In pursuit of the “urgent need of an effective child protective service to prevent [children] from suffering further injury and impairment,” the General Assembly crafted a system of “more complete reporting of suspected child abuse....” Id. The conscious choice was made for more reporting rather than less reporting. In light of this choice, reporting based on a substantial evidence standard is rationally related to the government’s interest. In contrast, a reporting system based on some higher level of proof would not be consistent with “more complete reporting of suspected child abuse.” 23 Pa.C.S. § 6302(b).

I conclude that the substantial evidence standard is designed to serve the state’s interest.
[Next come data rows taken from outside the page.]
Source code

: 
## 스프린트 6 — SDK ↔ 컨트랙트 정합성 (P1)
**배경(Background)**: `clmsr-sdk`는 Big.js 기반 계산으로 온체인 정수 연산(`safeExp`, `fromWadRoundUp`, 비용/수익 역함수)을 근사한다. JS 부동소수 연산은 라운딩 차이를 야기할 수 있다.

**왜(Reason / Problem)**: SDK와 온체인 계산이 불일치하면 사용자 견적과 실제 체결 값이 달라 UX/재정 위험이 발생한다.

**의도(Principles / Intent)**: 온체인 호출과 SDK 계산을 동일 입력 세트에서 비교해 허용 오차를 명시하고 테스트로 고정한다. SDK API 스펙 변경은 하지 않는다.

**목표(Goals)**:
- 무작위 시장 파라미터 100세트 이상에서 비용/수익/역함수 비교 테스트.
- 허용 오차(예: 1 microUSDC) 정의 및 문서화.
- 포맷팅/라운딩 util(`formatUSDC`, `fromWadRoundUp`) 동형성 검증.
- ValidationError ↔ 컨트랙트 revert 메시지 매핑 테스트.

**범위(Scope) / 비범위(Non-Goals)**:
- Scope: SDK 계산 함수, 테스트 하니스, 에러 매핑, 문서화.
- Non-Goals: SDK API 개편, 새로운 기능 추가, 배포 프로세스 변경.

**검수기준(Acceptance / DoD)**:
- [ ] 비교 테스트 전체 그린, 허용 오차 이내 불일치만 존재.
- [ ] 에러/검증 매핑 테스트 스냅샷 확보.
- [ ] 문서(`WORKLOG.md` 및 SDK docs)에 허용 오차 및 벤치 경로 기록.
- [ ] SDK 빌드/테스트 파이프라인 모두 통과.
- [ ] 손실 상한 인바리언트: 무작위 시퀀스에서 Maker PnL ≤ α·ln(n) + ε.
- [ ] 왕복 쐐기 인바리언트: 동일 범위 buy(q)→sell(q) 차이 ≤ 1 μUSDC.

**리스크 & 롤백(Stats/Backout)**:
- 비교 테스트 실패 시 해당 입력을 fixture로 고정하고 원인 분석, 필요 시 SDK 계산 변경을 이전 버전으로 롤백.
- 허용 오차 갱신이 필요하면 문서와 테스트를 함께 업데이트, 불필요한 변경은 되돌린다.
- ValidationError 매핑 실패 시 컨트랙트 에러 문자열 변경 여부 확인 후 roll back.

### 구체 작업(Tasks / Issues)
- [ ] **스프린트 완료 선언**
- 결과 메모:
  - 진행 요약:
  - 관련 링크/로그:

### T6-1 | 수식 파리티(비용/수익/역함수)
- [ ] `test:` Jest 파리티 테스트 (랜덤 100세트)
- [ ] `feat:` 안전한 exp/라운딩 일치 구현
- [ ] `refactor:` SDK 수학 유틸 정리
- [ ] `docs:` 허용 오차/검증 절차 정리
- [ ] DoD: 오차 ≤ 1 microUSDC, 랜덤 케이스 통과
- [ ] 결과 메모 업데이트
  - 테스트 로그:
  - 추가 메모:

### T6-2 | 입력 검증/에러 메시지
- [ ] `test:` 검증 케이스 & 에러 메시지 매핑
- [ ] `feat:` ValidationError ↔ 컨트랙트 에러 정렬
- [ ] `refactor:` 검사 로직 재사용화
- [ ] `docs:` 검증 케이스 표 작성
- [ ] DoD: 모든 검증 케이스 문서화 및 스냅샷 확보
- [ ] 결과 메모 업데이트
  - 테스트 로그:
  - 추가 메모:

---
Reports of suspected child abuse which meet this standard are made available on the ChildLine Registry for a specified period. Information on the ChildLine Registry is shared “only with persons and agencies performing investigative and child protective functions.” R., 535 Pa. at 459, 636 A.2d at 151. Thus, the General Assembly “has circumscribed access to [information on the registry] to such an extent that no one other than those persons in a position to serve the government’s interest” is authorized to learn of G.V.’s identity. See id. at 459-60, 636 A.2d at 51-52. These considerations, together with the very limited risk of erroneous deprivation of G.V.’s reputational interest, lead me to conclude that G.V. received all the process that was due.

In sum, I would not disturb the careful balance drawn by the General Assembly in favor of child victims of abuse. Instead, I would affirm.

Judge LEADBETTER joins in this dissenting opinion.

. 23 Pa.C.S. §§ 6301-6386.

. Any risk of erroneous deprivation here flows from the risk that the fact-finder will make unwanted credibility determinations. This risk is present in all adjudications, both civil and criminal, no matter what the standard of proof.

The risk is mitigated by the presence of a fair tribunal to make the credibility determinations. The risk is further mitigated by judicial review of the credibility determinations *450on the substantial evidence test and the requirement that the fact-finder explain its decision in sufficient detail to permit meaningful appellate review. See R., 535 Pa. at 446, 636 A.2d at 145 (credibility recommendations made by administrative hearing officer who did not personally see all the witnesses).